Over ten years ago, the Council took action to protect children from the risks of being exposed to lead. But a more recent Court of Appeals decision made it clear that more needs to be done. The Court ruled that a young girl who spent 50 hours a week at her grandmother’s apartment did not “reside” in the apartment. This absolved the landlord from any responsibility to abate the lead-based paint.
Intro. 464-B will resolve this issue with existing law by expanding the definition of the term “reside” to cover cases where children become exposed to lead while spending extended time with a temporary caretaker. The NYC Department of Health of Mental Hygiene (DOHMH) would be required to investigate the potential sources of elevated lead levels in children's blood, including inspecting any dwelling where a child with an elevated blood lead level spends 10 or more hours per week. This bill would also add to existing lead hazard remediation provisions for facilities providing day care services, requiring them to post notices describing any order to remediate a lead hazard, and to remediate such hazard within 21 days. Finally, this bill would hold building owners responsible to investigate and remediate lead hazards when a child spends 10 or more hours per week in one of their units.

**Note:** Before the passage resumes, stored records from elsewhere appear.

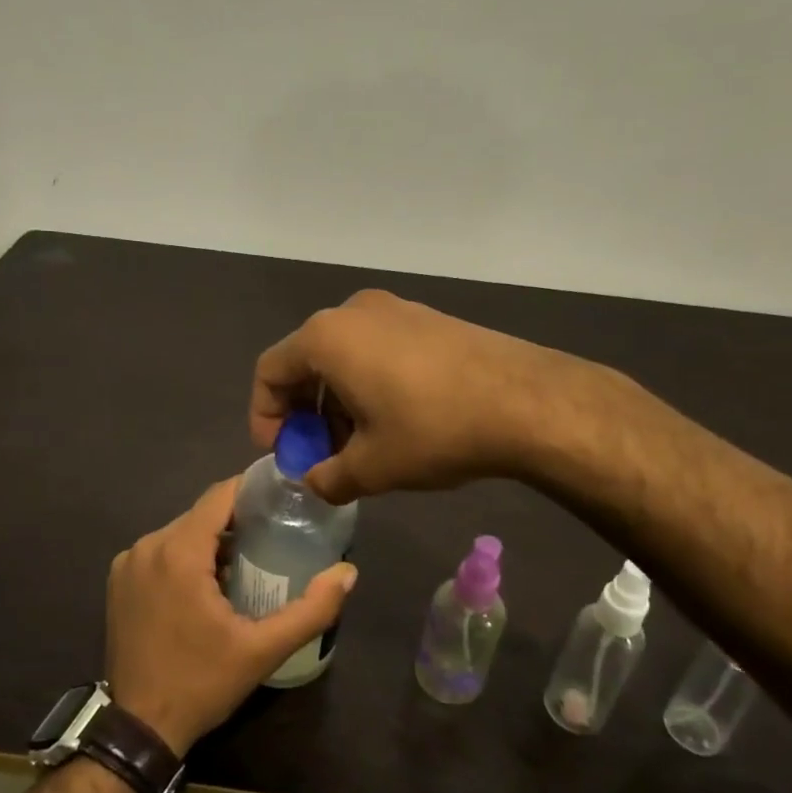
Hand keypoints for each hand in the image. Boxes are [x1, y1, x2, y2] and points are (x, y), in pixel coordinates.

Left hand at [106, 479, 355, 756]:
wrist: (138, 727)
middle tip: (273, 538)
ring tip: (246, 563)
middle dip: (236, 521)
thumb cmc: (202, 683)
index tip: (283, 498)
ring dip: (210, 541)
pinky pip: (160, 552)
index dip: (252, 491)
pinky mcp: (118, 581)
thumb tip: (348, 573)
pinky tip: (207, 585)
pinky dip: (185, 557)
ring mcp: (127, 563)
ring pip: (180, 532)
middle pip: (201, 515)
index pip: (219, 496)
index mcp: (178, 552)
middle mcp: (147, 546)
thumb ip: (311, 610)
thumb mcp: (263, 650)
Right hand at [250, 290, 575, 504]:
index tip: (284, 454)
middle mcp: (353, 311)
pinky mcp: (426, 317)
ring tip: (359, 444)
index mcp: (326, 338)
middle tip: (321, 454)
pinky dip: (368, 383)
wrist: (526, 401)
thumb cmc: (433, 429)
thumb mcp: (372, 467)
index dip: (265, 417)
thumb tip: (315, 483)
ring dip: (337, 400)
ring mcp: (394, 309)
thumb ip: (328, 478)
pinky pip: (376, 348)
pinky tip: (393, 420)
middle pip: (305, 361)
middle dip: (305, 412)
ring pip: (343, 356)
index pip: (269, 372)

“Our families should not have to endure the pain of having a child suffer lead poisoning,” said Council Member Dromm . “This bill fills a gap in the current code and, as a result, protects New York’s children from the myriad health risks associated with lead poisoning, including irreversibly impaired neurological development, behavioral disorders, and reduced educational attainment. I am grateful to NYC Council Speaker Corey Johnson, and Housing and Buildings Committee Chair Robert Cornegy for their support of this important effort.”
The second bill, Intro. 881-A, addresses the distressing lack of public knowledge about lead paint hazards. This bill requires DOHMH to establish and implement an education and outreach program to increase awareness of childhood lead poisoning. This program would be linguistically and culturally tailored to immigrant communities, especially those who have limited English proficiency.
Dromm continued, “My bill ensures that our families will be educated on the negative impact lead can have on a child's health. Now fewer low-income and immigrant families will suffer the pain and hardship that results in having a child exposed to lead. I thank Speaker Johnson and Health Committee Chair Mark Levine for their continuous support of this legislation.”